Achieving this goal goes through careful assessment and localization of the possible sites for deposition of genetic material in the course of vaginal and anal / rectal smears. The results of this study showed that the material of the swabs handles and more precisely the presence of the micro pores and fissures in the wooden handle of the swab plays an important role in the success of the studies. Thus, it may be suggested that for this type of investigation the wood handles are better material, which could be considered as precondition for extended studies.
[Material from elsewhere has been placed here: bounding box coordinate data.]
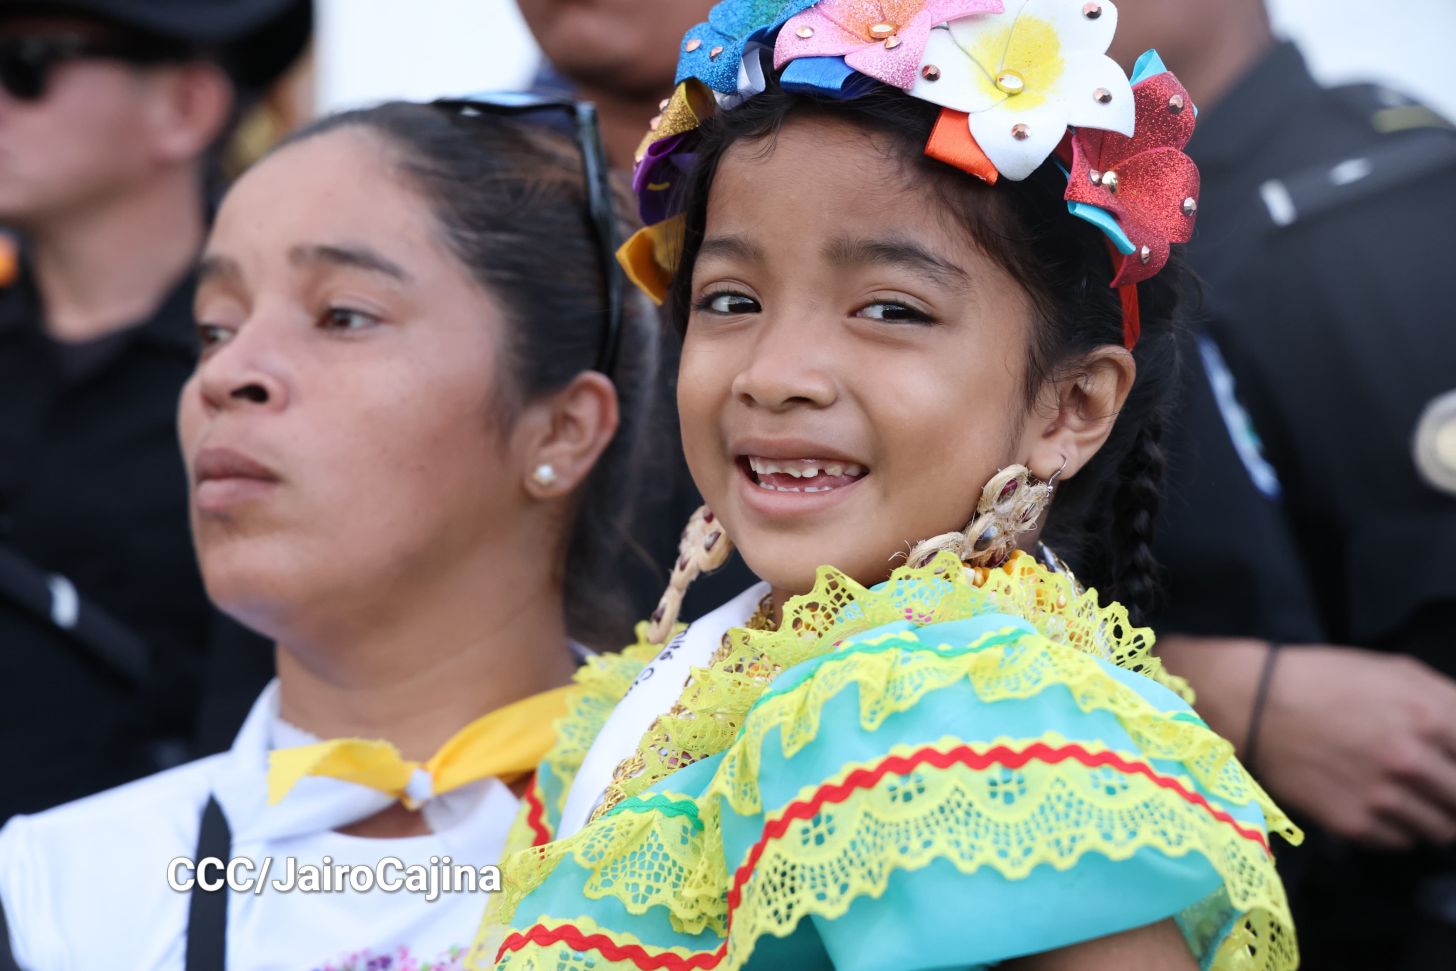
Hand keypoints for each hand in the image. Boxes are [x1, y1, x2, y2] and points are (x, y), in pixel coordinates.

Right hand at [1256, 646, 1455, 847]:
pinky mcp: (1352, 823)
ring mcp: (1381, 797)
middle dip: (1453, 796)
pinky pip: (1399, 843)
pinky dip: (1395, 829)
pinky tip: (1375, 804)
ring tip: (1406, 797)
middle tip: (1436, 787)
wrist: (1255, 703)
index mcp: (1428, 718)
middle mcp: (1410, 762)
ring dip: (1431, 817)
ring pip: (1439, 831)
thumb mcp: (1397, 671)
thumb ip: (1451, 700)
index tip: (1448, 767)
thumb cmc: (1328, 680)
According to us the specific in these cases is that the handle of the swab may be used to collect biological material, deposited in the area of the anal sphincter. This would be important as it is in this anatomic region it may be expected that in some cases the destructive microorganisms in fecal matter would be more limited in contrast to the materials collected inside of the rectum, where the destructive effect is expected and is undeniable. In practice this discussion would help to increase the rate of successful DNA profiling of perpetrators of sexual crimes, which is supported by the results of our research. At the same time, the results of the study show an alternative for DNA extraction in cases of initially performed serological studies of biological material from vaginal and anal/rectal swabs, where cotton swabs were spent.